▸ REQUIREMENT 1: Name every movie title mentioned in the interview.
▸ REQUIREMENT 2: For each statement, decide whether the interview agrees with it. Answer yes or no and quote the words from the interview that settle it. (a) Eilish and Finneas wrote the song the day after seeing the movie. (b) Finneas's girlfriend saw the movie in January. (c) While they were writing the song, Eilish and Finneas were thinking about their own lives.
▸ REQUIREMENT 3: Reproduce word for word the passage of the interview starting with "Finneas: We were" and going on through "could use it.".

▸ TEXT FOR ANALYSIS:
:::
Eilish and Finneas spoke with Variety from their studio in Los Angeles.

Do you feel that assignment writing is a good thing for you, creatively?

Finneas: I think it’s a like twofold positive. The first is that it gets you out of your own way. When you’re writing a song that you feel has to be autobiographical and touches on how you really feel and speak to your soul, you could be coming up with the best lyric but you’re like, “Yeah, but it wasn’t in December!” — that kind of goofy, nitpicky thing. And then of course, the other thing that’s funny is that you set out to write a song about Barbie for the “Barbie” movie and end up writing, in Billie’s case, exactly how she feels. You’re like, “Oh, let me speak from this character’s perspective,” and you say something that you maybe weren’t even brave enough to say about yourself.

Eilish: What was funny about this one was that it was this character that I really did relate to, but I didn’t even realize that I was relating so much. I was just like, “Wow, I feel such a strong connection to this, but I don’t know why.” When we were writing the song, we weren’t thinking about our own lives. Then a couple days later I was like, “Oh, this is me and my story.”  It was pretty jarring, to be honest. It felt like somebody else put a spell on me, and then I saw a couple days later what the outcome was.

Film songs have a special resonance when the lyrics directly relate to what’s in the film, although it’s a fine balance of how many lines in the song can be that specific and how many should be more general.

Finneas: We were making a song for the movie, and so I don’t think we had any fear, to that end. The more bespoke, the better. Billie and I went and saw the movie, and then wrote what we wrote the next day. This is all back in January of this year. And my girlfriend didn’t see the movie until the premiere in July. And she would hear me playing the song around the house over the next couple of months. (Eventually) I said, “You know, that’s actually a thing that happens in the movie, that she floats, and then one day she doesn’t float anymore and she falls down.” And my girlfriend was like, “Oh, really?” We got lucky that Greta put a great image in the movie, and we could use it.

To compare apples and oranges, I joke about the song we wrote for the movie “No Time to Die.” It was important to me to use the title of the movie in the song — but also, it wasn’t called “Quantum of Solace.” There are movie titles that don’t lend themselves to lyrics. And this just had such good imagery in this song to use as lyrics.

Eilish: That’s like a challenge for us, to write these lyrics that are very specific but that totally make sense in everybody’s life. And Greta had such a beautiful film with such amazing visuals that it was easy to think, “OK, what do we write? She floats in the first scene and then she falls in the next one.” And that has so much to do with my life and the way that I view me as I was growing up: I was this person who was could do no wrong in so many people’s eyes, and I felt like everything I did was me floating, and I felt unstoppable and unbeatable, when everything was blowing up for me. And then, things change and you grow, and sometimes you just feel like you don’t know how to float anymore.

Finneas: Billie’s life in many ways is so abnormal, but in terms of how many people have experienced the things she’s experienced, I just think that’s part of growing up. There are elements of life that are not challenging as a child. There is this kind of obliviousness or ignorance — it can be very blissful and it can make life seem simple and easy, when you wake up on a Saturday and you might go over to your friend’s house for a play date and you guys might go to a park or go see a fun movie. A good day as a child can be very simple. And you suddenly turn 18 and the world is much more real and challenging.
:::
Human pose keypoint data

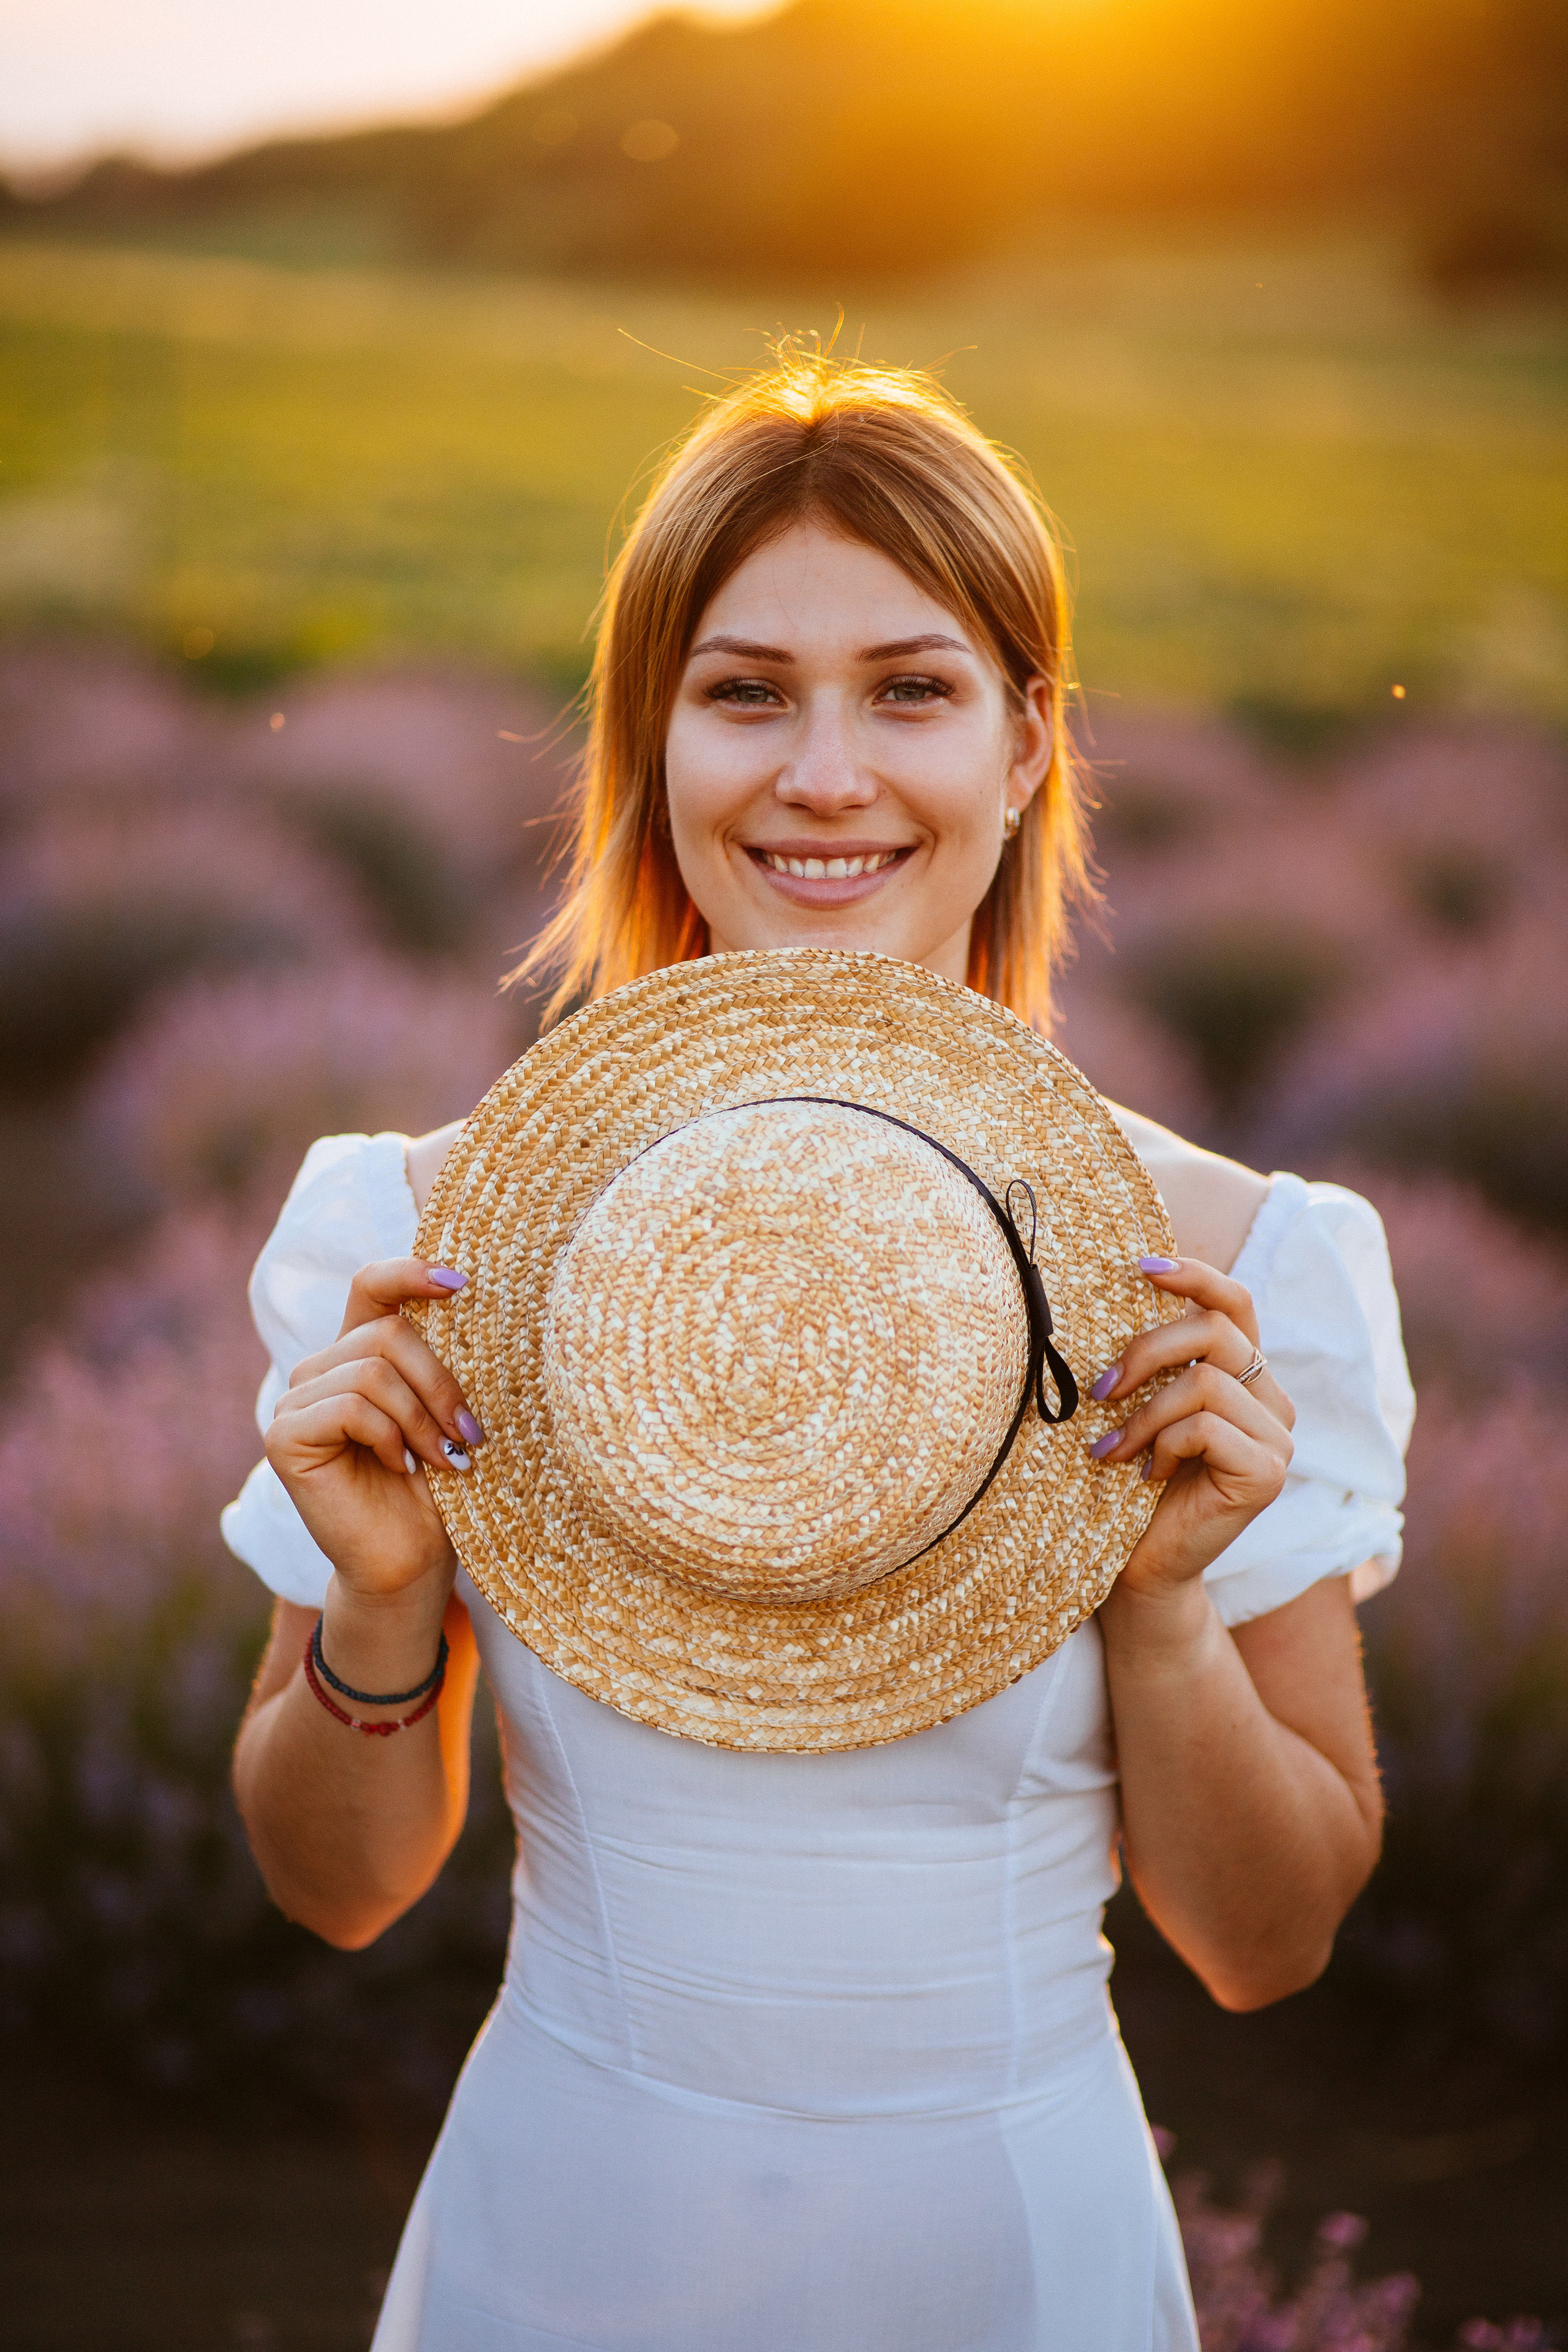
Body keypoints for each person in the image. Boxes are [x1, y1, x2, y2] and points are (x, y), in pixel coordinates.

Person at [225, 353, 1413, 2351]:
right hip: (561, 2241)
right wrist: (382, 1595)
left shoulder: (1227, 1269)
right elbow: (333, 1889)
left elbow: (1267, 1945)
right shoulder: (419, 1242)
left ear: (1029, 746)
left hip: (1008, 2264)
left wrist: (1161, 1609)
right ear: (653, 744)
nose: (826, 776)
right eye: (748, 692)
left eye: (912, 690)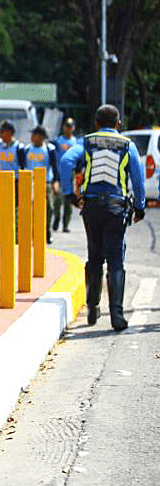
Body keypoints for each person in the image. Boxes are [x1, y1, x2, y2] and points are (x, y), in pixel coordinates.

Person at [59, 104, 145, 331]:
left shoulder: (86, 142)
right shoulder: (127, 145)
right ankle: (117, 315)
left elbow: (66, 161)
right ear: (119, 124)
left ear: (96, 123)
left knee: (95, 256)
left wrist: (70, 193)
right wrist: (140, 206)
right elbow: (137, 178)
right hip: (116, 208)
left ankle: (92, 308)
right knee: (116, 259)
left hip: (92, 207)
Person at [24, 126, 60, 244]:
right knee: (30, 209)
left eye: (34, 134)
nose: (31, 137)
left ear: (40, 136)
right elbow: (23, 164)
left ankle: (47, 231)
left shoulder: (49, 149)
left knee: (49, 207)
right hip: (30, 182)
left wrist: (56, 181)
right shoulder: (27, 149)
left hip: (45, 182)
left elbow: (55, 166)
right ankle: (30, 232)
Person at [0, 120, 25, 241]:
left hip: (14, 180)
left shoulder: (19, 147)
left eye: (2, 131)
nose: (0, 134)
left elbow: (22, 165)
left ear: (10, 132)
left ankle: (15, 235)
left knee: (14, 208)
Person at [53, 117, 80, 232]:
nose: (68, 129)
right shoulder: (58, 141)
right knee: (58, 199)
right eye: (66, 126)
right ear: (63, 127)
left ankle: (66, 224)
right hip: (60, 172)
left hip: (71, 172)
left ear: (73, 128)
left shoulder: (76, 142)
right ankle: (56, 219)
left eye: (70, 127)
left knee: (69, 199)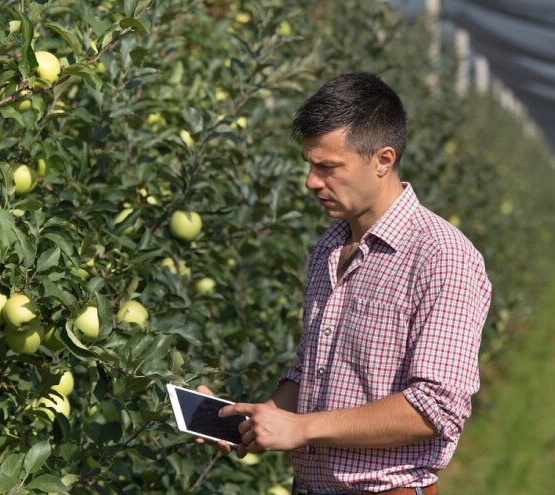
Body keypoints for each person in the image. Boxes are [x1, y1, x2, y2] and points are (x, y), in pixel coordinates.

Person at [200, 72, 492, 495]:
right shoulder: (329, 248)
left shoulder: (441, 256)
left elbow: (436, 409)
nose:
:::
▸ FINAL ANSWER 1: Barbie, No Time to Die, Quantum of Solace

▸ FINAL ANSWER 2:
(a) Yes: "Billie and I went and saw the movie, and then wrote what we wrote the next day."
(b) No: "my girlfriend didn’t see the movie until the premiere in July"
(c) No: "When we were writing the song, we weren’t thinking about our own lives."

▸ FINAL ANSWER 3:
Finneas: We were making a song for the movie, and so I don’t think we had any fear, to that end. The more bespoke, the better. Billie and I went and saw the movie, and then wrote what we wrote the next day. This is all back in January of this year. And my girlfriend didn’t see the movie until the premiere in July. And she would hear me playing the song around the house over the next couple of months. (Eventually) I said, “You know, that’s actually a thing that happens in the movie, that she floats, and then one day she doesn’t float anymore and she falls down.” And my girlfriend was like, “Oh, really?” We got lucky that Greta put a great image in the movie, and we could use it.